## Exercise aim
Reproduce exactly the lines below from the one containing "grey stool [566,189,629,295]" through the one containing "none -> plate [525,276,549,297]", including both, and nothing else.

## Stored items
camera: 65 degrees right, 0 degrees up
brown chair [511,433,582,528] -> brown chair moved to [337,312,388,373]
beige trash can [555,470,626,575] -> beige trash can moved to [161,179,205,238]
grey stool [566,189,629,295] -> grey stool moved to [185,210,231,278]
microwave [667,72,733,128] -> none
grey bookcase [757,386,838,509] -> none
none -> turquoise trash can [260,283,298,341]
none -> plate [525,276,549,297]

* * *

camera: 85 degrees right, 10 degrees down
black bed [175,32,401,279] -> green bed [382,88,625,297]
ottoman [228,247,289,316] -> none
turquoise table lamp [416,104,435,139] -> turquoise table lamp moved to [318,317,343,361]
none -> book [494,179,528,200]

## Result of the task
grey stool [566,189,629,295] -> grey stool moved to [185,210,231,278]
microwave [667,72,733,128] -> none
grey bookcase [757,386,838,509] -> none
none -> turquoise trash can [260,283,298,341]
none -> plate [525,276,549,297]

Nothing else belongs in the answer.